You can gently wire brush the blocks and clean them up, just be careful as the blocks may be brittle and can crack or break when off the steel rod.
Check the plates that hold the pedal together and make sure they are not bent inward or outward, you want them flat, perpendicular to the shaft. You can gently bend them back with a crescent wrench, pliers tend to scratch the surface of the metal.
When you reassemble, remember to put the beveled end of the block to the outside of the pedal, here you can see the beveled end on the left, and flat end on the right. The beveled end fits the pedal rod where it s cone shaped.


If you need to tighten the bearings do that by loosening the nut at the end of the shaft and tighten the cone nut a bit, leave a little play so the pedal rotates smoothly. Here I add a few drops of oil at each end.
NOTE: lock washers must be present between the bearing cone nut and the end nut to keep accurate adjustment, no lock washer=failure down the road.
This is also true for the pedal blocks: lock washer then nut!

Here is a finished pedal, the shafts are straight, it rolls smoothly, and the blocks turn

 smoothly.

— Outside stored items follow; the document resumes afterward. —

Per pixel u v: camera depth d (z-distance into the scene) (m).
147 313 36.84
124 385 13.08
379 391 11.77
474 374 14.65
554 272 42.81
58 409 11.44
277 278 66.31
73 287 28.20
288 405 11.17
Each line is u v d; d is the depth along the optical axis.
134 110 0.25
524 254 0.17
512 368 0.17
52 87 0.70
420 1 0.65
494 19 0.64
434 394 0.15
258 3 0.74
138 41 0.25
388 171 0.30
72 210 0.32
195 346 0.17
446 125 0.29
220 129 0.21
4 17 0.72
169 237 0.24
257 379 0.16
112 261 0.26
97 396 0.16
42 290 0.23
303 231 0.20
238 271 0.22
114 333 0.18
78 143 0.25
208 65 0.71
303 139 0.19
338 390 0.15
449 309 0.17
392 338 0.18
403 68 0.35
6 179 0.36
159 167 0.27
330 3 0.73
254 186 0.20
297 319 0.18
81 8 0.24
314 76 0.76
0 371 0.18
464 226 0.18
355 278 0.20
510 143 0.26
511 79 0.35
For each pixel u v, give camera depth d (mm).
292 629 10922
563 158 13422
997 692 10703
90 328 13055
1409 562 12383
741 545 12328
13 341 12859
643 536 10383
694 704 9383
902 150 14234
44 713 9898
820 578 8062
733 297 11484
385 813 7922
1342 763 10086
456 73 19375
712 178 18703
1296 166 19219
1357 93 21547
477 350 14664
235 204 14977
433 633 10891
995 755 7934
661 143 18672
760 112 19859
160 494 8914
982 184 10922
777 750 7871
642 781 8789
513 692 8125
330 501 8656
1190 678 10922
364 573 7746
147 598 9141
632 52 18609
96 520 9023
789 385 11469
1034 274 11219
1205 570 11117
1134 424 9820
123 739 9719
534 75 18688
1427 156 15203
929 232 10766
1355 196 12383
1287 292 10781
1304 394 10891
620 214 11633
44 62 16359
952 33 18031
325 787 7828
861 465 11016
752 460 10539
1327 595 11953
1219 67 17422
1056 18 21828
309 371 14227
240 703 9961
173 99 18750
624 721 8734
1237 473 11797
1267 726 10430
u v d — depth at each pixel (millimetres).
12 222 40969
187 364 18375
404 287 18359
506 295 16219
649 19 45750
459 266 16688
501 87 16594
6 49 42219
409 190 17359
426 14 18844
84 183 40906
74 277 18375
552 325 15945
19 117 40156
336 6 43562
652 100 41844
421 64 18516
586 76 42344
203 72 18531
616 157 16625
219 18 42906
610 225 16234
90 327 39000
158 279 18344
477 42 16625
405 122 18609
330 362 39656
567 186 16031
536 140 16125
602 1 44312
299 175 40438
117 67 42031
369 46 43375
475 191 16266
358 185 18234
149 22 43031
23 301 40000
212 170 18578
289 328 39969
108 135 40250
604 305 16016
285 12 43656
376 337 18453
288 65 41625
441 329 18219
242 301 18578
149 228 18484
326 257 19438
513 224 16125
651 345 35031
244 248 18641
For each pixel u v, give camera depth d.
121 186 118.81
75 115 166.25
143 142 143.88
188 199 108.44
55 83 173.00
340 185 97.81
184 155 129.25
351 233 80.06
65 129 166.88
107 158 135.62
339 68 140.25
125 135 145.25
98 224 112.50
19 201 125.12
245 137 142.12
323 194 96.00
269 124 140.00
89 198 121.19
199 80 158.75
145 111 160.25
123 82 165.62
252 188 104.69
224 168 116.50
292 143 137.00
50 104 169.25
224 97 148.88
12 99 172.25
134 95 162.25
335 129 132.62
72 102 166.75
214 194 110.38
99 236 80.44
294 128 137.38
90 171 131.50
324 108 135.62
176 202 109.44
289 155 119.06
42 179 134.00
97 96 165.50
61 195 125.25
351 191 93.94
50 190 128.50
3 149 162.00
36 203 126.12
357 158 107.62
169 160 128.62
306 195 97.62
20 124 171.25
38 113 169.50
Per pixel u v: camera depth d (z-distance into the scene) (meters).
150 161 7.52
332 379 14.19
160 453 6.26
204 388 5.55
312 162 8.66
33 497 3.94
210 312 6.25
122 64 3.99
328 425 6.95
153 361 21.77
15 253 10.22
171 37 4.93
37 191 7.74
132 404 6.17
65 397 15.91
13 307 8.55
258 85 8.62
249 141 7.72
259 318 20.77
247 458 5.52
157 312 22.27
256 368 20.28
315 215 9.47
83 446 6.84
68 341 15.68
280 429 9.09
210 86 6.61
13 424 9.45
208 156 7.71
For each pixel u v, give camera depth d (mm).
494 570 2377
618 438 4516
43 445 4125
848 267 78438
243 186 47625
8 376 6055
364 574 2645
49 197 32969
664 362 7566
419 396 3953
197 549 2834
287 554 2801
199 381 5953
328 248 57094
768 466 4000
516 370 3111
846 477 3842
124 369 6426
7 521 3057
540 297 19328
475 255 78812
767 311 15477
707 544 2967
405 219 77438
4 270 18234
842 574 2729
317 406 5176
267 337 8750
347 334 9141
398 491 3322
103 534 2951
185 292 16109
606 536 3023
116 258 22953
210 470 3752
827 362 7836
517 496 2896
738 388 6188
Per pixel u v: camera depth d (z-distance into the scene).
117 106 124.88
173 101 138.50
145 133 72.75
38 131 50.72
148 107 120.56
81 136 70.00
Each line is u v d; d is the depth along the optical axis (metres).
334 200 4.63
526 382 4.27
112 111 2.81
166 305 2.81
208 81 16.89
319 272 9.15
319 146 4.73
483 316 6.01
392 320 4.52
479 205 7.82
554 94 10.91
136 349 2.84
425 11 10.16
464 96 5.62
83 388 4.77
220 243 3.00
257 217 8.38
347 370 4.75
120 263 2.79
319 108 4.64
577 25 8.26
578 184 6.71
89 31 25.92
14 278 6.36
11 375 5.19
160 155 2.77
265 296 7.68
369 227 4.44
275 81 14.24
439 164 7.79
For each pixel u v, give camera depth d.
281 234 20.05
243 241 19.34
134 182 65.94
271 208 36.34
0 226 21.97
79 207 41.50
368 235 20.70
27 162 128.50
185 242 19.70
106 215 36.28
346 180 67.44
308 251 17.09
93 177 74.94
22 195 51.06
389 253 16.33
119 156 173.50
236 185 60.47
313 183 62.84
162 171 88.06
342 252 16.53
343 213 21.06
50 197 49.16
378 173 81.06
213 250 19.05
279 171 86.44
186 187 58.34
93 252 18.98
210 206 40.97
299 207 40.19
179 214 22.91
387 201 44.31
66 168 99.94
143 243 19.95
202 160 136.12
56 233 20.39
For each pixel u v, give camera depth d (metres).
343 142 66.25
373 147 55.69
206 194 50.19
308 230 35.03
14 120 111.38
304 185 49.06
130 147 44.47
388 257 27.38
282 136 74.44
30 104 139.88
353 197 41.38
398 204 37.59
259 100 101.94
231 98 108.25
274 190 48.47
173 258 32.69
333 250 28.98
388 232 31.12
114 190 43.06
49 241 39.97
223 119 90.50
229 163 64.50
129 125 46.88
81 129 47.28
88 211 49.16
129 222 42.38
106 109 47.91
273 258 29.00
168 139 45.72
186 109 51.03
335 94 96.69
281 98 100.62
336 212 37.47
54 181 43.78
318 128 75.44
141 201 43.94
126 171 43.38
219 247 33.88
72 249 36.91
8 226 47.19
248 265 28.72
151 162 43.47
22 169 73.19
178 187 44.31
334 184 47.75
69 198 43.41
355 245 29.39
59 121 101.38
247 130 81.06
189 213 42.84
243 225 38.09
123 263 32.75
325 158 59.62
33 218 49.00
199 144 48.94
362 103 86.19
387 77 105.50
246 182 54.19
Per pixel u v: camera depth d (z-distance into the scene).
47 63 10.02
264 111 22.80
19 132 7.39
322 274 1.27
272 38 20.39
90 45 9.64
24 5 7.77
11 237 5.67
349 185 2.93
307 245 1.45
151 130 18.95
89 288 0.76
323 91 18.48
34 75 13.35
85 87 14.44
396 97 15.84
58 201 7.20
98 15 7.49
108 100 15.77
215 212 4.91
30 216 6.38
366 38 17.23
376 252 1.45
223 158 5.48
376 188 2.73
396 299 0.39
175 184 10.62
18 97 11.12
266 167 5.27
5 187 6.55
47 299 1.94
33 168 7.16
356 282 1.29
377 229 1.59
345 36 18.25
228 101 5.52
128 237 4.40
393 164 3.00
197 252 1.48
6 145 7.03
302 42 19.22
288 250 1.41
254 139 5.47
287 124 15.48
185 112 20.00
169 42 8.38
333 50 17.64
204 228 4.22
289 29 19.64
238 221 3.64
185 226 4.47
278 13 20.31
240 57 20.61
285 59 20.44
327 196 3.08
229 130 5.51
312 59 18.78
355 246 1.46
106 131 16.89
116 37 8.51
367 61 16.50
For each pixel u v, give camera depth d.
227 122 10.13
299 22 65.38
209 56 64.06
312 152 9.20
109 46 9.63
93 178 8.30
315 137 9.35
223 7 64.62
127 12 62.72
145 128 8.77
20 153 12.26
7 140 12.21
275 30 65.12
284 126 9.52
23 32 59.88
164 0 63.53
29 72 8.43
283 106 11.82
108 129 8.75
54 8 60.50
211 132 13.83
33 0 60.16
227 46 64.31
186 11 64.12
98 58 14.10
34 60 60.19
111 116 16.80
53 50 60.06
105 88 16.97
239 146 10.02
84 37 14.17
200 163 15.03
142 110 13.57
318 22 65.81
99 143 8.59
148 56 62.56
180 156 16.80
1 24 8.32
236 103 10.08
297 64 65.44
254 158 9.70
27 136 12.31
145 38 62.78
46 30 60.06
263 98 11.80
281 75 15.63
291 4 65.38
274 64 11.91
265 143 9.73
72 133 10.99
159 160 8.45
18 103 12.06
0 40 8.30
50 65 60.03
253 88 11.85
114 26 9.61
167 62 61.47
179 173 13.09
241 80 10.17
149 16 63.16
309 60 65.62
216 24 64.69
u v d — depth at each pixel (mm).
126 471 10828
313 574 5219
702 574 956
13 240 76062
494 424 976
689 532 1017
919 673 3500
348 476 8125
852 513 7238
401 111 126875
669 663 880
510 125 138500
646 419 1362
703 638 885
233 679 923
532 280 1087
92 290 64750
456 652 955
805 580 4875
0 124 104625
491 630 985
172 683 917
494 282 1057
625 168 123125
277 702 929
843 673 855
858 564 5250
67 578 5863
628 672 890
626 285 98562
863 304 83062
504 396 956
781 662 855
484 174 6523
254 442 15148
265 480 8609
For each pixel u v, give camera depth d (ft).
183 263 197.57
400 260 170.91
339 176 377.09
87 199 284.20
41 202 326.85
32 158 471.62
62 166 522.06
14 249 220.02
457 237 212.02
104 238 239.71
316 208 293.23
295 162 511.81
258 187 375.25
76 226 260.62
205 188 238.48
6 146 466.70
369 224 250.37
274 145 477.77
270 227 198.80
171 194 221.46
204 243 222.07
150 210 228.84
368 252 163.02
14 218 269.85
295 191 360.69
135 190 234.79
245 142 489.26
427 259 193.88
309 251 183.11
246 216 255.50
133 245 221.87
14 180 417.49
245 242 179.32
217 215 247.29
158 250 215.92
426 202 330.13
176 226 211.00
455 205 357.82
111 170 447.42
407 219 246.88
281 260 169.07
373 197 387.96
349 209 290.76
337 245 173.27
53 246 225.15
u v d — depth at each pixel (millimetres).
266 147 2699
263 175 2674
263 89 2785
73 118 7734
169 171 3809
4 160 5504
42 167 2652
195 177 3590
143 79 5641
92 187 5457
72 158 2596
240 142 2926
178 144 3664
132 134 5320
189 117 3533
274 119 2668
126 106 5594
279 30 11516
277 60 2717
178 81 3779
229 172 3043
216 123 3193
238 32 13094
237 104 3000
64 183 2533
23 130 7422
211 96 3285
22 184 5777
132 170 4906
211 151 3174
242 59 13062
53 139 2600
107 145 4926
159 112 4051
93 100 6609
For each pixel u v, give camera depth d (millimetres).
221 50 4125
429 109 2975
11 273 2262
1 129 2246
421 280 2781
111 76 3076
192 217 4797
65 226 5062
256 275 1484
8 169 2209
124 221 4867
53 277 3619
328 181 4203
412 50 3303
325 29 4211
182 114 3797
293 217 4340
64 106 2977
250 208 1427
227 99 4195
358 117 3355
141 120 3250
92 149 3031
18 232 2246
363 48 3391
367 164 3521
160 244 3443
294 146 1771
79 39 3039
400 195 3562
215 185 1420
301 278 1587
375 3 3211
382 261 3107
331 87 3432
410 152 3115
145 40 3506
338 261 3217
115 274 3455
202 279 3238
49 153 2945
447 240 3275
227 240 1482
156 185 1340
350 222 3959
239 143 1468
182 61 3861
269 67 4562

The threads on the block rods  are designed so the nut with a locking washer gets tightened to the end and holds the pedal together, while allowing the block to rotate smoothly.


If you want you can wipe on a thin coat of boiled linseed oil on the metal parts to stop rust and even the finished look.
Not all pedals are designed like this pair, but the basic function is similar in all pedals.
Enjoy the ride!


----------



## Kansan (Sep 19, 2017)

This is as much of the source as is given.